All players underwent an MRI investigation five days following the injury to expose the severity and site of the injury. A player was judged to be fit enough to return to full-team training using the active ‘Askling H-test’ (see figure 4). A positive test is when a player experiences any insecurity or apprehension when performing the test. The test should be completed without full dorsiflexion of the ankle.
Seventy-two percent of players sustained sprinting-type injuries, whilst 28% were stretching-type. Of these, 69% sustained injury to BFLH, whereas 21% were located in the SM. Injuries to ST were only sustained as secondary injuries (48% with BFLH, and 44% with SM). Ninety-four percent of sprinting-type injuries were located in the BFLH, while SM was the most common (76%) location for the stretching-type injury.
The two rehabilitation protocols used were labeled L-protocol and C-protocol. One aimed at loading hamstrings during lengthening (L-protocol), and the other consisted of exercises with no emphasis on lengthening (C) (see boxes 1 and 2). Each consisted of three exercises that could be performed anywhere and were not dependent on advanced equipment. They also aimed at targeting flexibility, trunk/pelvic stability as well as specific strength training to the hamstrings. All were performed in the sagittal plane with speed and load progressed throughout.
Box 1: C-Protocol
-Standing contract/relax hamstring stretch – twice every day, 3 sets x 4 repetitions.
-Standing cable/resistance band hip extension with injured limb – once every day, 3 sets x 6 repetitions.

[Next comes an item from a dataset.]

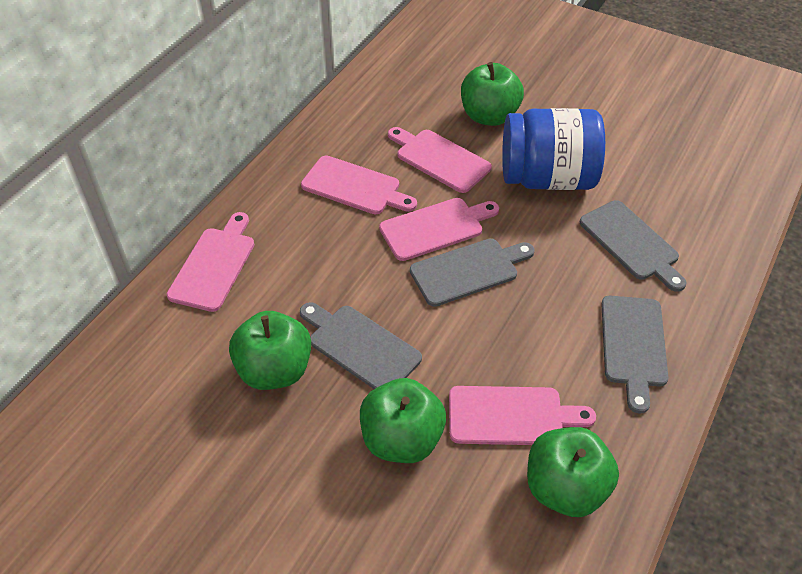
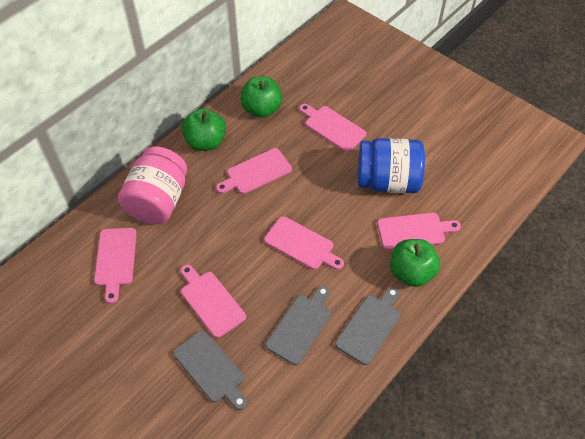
green apple: 4 -> 3
grey cutting board: 4 -> 3
pink cutting board: 5 -> 6
pink jar: 0 -> 1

-Supine single-leg pelvic lift using body weight on injured limb – Once every 3rd day, 3 sets with x8 repetitions.
Box 2: L-Protocol
-‘The Extender’ on injured limb (slow knee extensions to the point just before pain) – Twice daily, 3 sets x 12 repetitions.

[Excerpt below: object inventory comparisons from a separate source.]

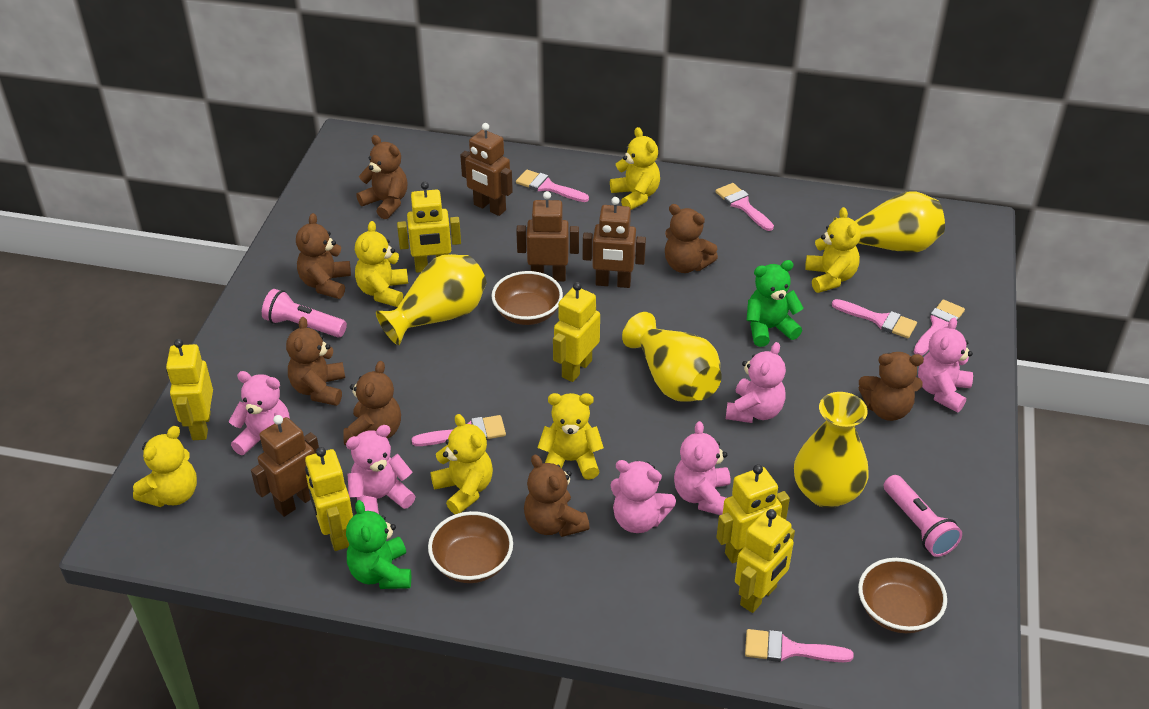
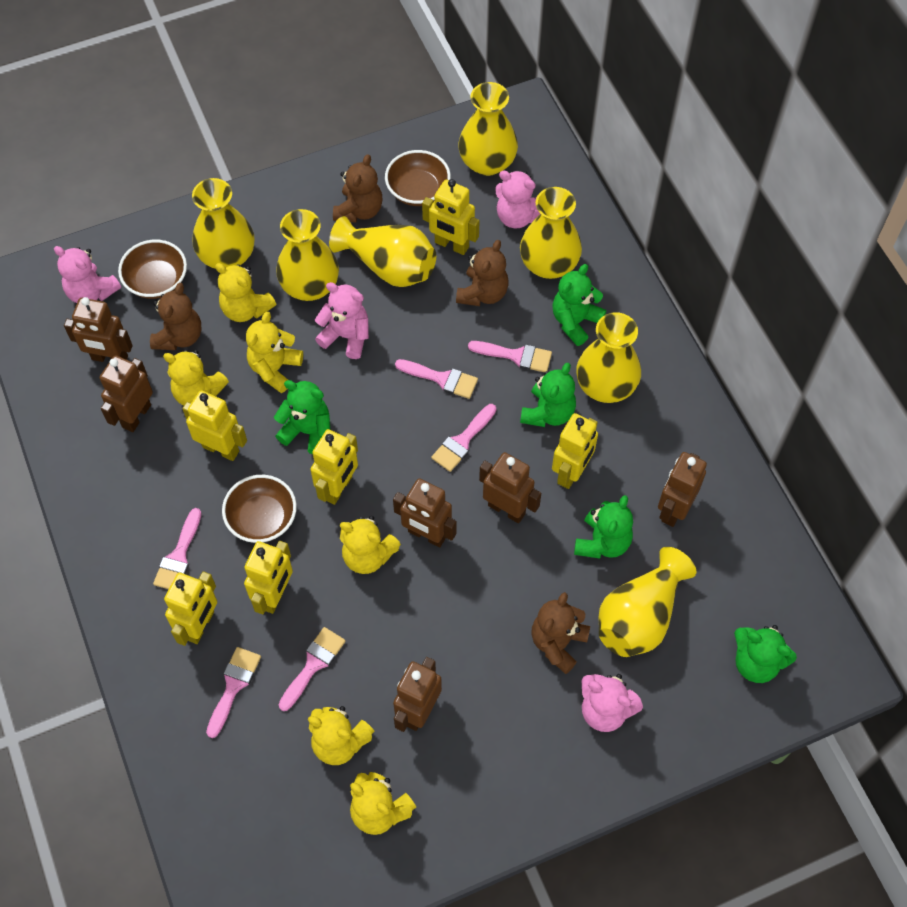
brown robot: 4 -> 6
brown teddy bear: 7 -> 4
green teddy bear: 2 -> 5
pink flashlight: 2 -> 0
pink teddy bear: 6 -> 4
yellow vase: 4 -> 7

-‘The Diver’ standing on injured limb (performed slowly with simultaneous upper and lower limb movement) – Once every other day, 3 sets x 6 repetitions.
-‘The Glider’ with injured leg in front using friction sock/ sliding matt for sliding leg (movement back to standing is completed using the arms. Progression with distance of slide and speed performed) – Once every 3rd day, 3 sets x 4 repetitions.

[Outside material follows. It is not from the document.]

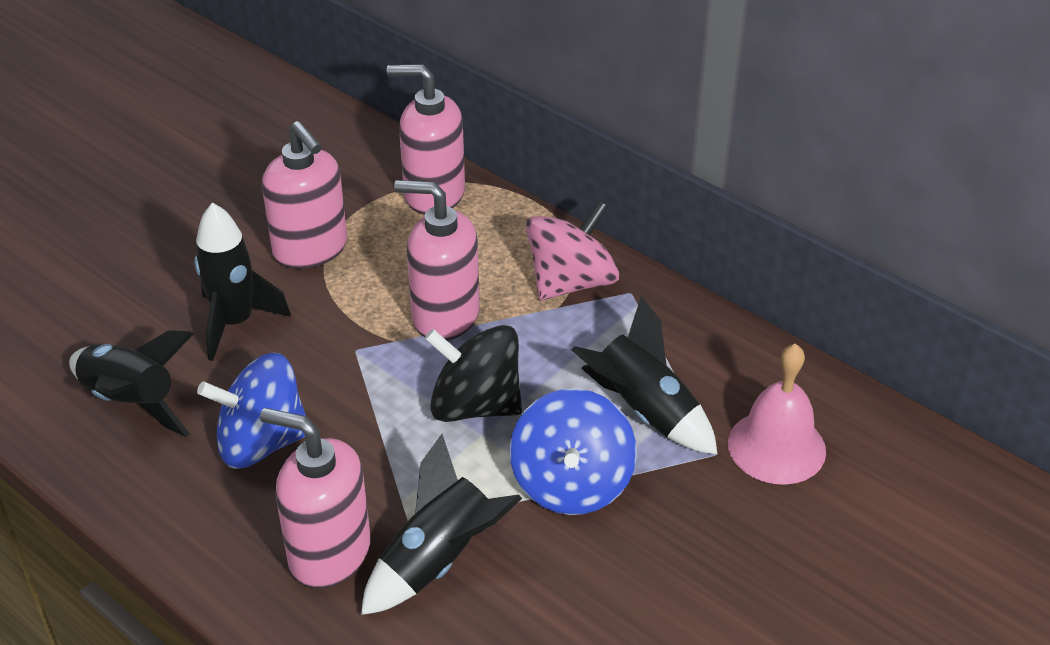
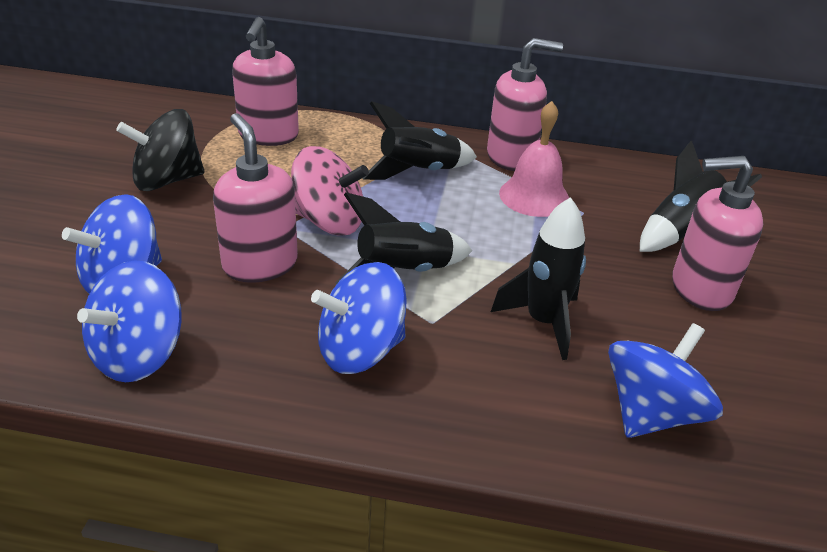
blue spinning top: 2 -> 4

The time to return was significantly shorter in the L-protocol compared with the C-protocol, averaging 28 days and 51 days, respectively. Time to return was also significantly shorter in the L-protocol than in the C-protocol for injuries of both sprinting-type and stretching-type, as well as for injuries of different injury classifications. There are questions, however, over whether the C-protocol is specific enough for hamstring activation to create a legitimate comparison.
Acute hamstring injuries most commonly occur during sprinting (terminal swing) or stretching (kicking, sliding, lunging/split positions). BFLH is involved more often in sprinting-type injuries as a result of terminal swing. This is possibly due to its absorption of the largest peak musculotendon strain across all four hamstring muscles. Injuries can be classified from Grades I-III or, perhaps more specifically, Grades 1-4 for severity and a-c, depending on the site of injury. This is based on MRI findings. The closer the site of injury is to the proximal hamstring tendon, the longer the return-to-play period. Using eccentric strengthening exercises in rehabilitation programs will promote a faster return to play. For example, ‘The Extender’, ‘The Diver’, or ‘The Slider’. To enable a thorough rehabilitation process, clinicians need to take into account the initial hamstring weakness, any lack of flexibility, previous hamstring injuries, age, fatigue, and strength imbalances between hamstring (eccentric) and quadriceps (concentric) contraction.